Figure 3. Trapping Syt4 in presynaptic boutons reveals absence of endogenous Syt4 in postsynaptic muscles

(A–C) 3^rd-instar larval NMJ branches at muscles 6 or 7 (A3) in larvae expressing both Evi-GFP and Syt4-Myc in neurons labeled with antibodies to (A) GFP, Myc and HRP; (B) GFP, Myc and HRS; (C) GFP, Syt4 (labeling both endogenous and transgenic Syt4), and HRP. Calibration bar is 6.5 µm. (D) Co-immunoprecipitation of Evi-GFP by Myc antibodies from body wall muscle and CNS extracts obtained from larvae expressing both Evi-GFP and Syt4-Myc in neurons. Numbers at the right= molecular weight in kDa. IgG-HC= IgG heavy chain. Also see Figure SF3A–C.

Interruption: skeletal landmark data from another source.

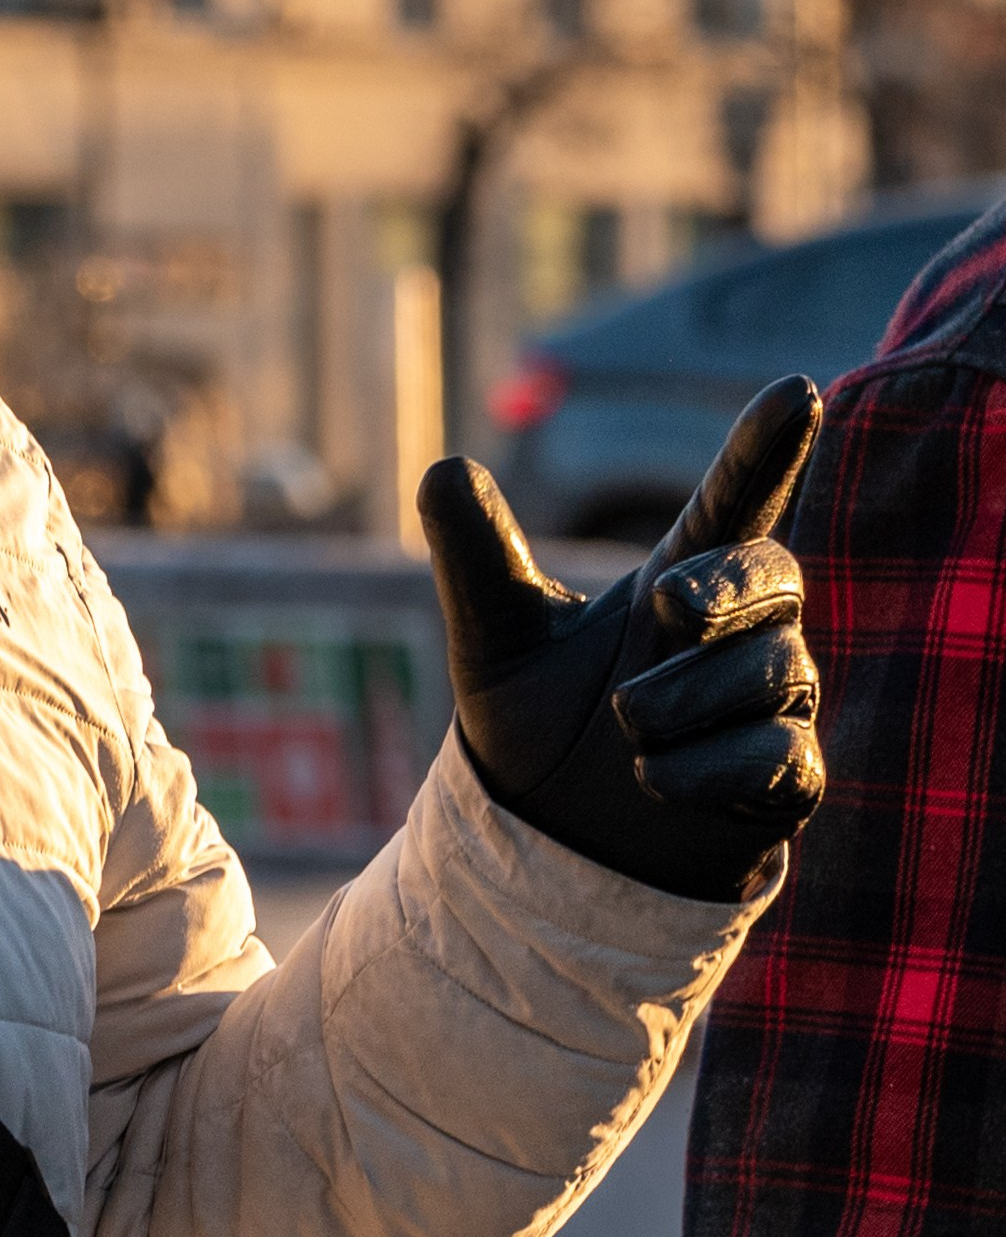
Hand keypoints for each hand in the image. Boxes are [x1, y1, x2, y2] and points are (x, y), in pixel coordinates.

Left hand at [416, 377, 825, 903]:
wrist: (550, 848)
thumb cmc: (538, 728)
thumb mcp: (495, 640)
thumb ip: (476, 556)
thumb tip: (441, 465)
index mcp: (677, 579)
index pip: (735, 499)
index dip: (766, 449)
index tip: (796, 388)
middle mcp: (739, 633)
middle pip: (775, 572)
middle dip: (727, 586)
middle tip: (667, 609)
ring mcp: (772, 706)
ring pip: (773, 672)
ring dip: (684, 699)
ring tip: (624, 729)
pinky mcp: (786, 782)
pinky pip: (777, 758)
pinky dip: (704, 768)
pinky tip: (653, 781)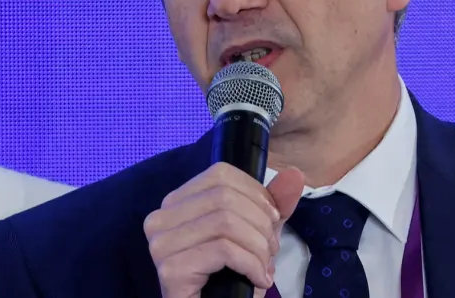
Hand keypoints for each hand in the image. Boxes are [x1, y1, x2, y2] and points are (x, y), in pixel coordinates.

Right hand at [144, 162, 304, 297]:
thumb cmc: (230, 279)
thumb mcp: (257, 235)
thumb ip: (273, 205)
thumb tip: (294, 174)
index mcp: (176, 203)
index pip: (220, 174)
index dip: (255, 193)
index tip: (273, 219)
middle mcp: (160, 218)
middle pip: (224, 196)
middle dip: (260, 223)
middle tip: (271, 250)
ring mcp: (161, 244)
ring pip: (224, 222)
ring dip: (258, 246)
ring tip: (265, 266)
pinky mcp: (171, 269)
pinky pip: (222, 250)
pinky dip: (251, 264)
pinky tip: (259, 279)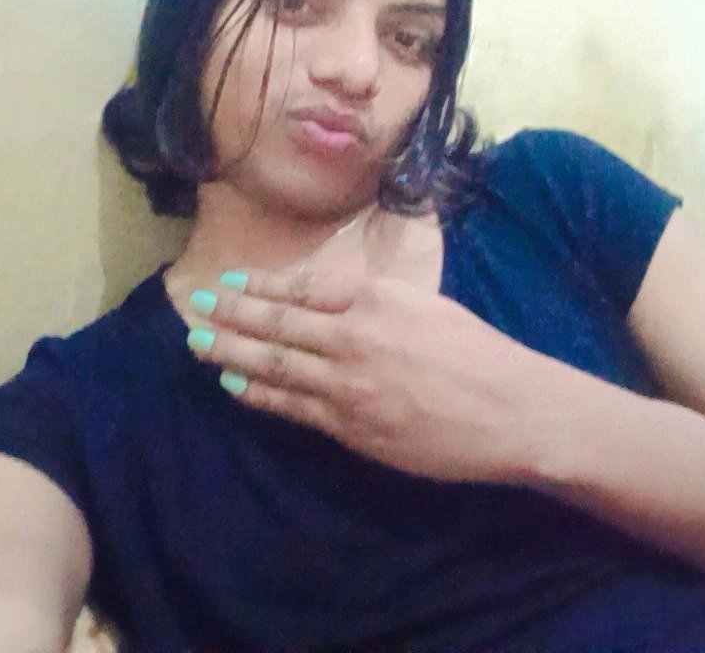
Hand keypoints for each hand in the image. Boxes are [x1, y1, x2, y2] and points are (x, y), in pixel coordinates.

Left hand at [187, 266, 562, 483]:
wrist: (510, 408)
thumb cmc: (475, 351)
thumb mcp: (424, 304)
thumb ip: (373, 301)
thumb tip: (329, 301)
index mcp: (374, 297)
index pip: (301, 288)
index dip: (259, 285)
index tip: (228, 279)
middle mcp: (353, 335)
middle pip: (277, 322)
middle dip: (231, 312)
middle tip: (194, 304)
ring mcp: (349, 383)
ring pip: (276, 363)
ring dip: (232, 350)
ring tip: (198, 342)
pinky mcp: (352, 426)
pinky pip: (293, 407)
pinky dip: (259, 395)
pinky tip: (234, 385)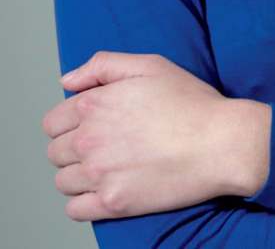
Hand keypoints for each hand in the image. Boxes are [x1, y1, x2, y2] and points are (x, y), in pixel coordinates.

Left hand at [41, 51, 248, 220]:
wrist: (220, 142)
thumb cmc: (190, 101)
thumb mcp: (150, 65)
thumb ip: (103, 65)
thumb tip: (66, 82)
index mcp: (93, 105)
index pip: (53, 122)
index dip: (71, 122)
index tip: (94, 124)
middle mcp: (89, 140)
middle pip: (56, 152)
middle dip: (74, 148)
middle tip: (105, 144)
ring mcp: (100, 174)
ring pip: (63, 181)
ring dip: (79, 175)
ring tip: (109, 166)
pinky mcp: (113, 204)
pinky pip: (75, 209)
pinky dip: (85, 201)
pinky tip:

Figure 4. Syt4 is present in purified S2 cell exosomes and purified exosomes from Syt4-HA S2 cells are taken up by S2 cells, primary myoblast cell cultures and a neuronal cell line

(A,B) Electron micrographs of purified, permeabilized, and negatively stained exosome fraction from the culture medium of (A) Evi-GFP-S2 cells labeled with anti-GFP, and (B) Syt4-HA-S2 cells labeled with anti-HA. Also see Figure SF4. (C–E) S2 cells labeled with (C,D) anti-V5 and mCherry in co-cultures of Syt4-V5-S2 and mCherry-S2 cells. In (C) both a Syt4-V5 transfected and a mCherry transfected cell are observed. Note that V5 positive puncta are visualized within the mCherry cell, suggesting that Syt4-V5 is transferred transcellularly. In (D) a mCherry cell from the co-culture in (C) is shown, demonstrating the presence of transferred Syt4-V5 puncta. (E) Shows the transfer of Evi-GFP and/or Syt4 containing puncta to an untransfected cell, from S2 cells co-expressing Evi-GFP and untagged Syt4. (F,G) Confocal image of (F) myotubes from gastrula embryos and (G) cells from a Drosophila neuronal cell line, incubated with purified exosome fraction from Syt4-HA-S2 cells, labeled with (F, G) fluorescently conjugated concanavalin A (ConA) to stain membranes, and anti-HA, as well as (F) fluorescent phalloidin to label myofibrils. Calibration bar is 0.17µm for A,B; 12µm for C–E, 15µm for F and 8µm for G.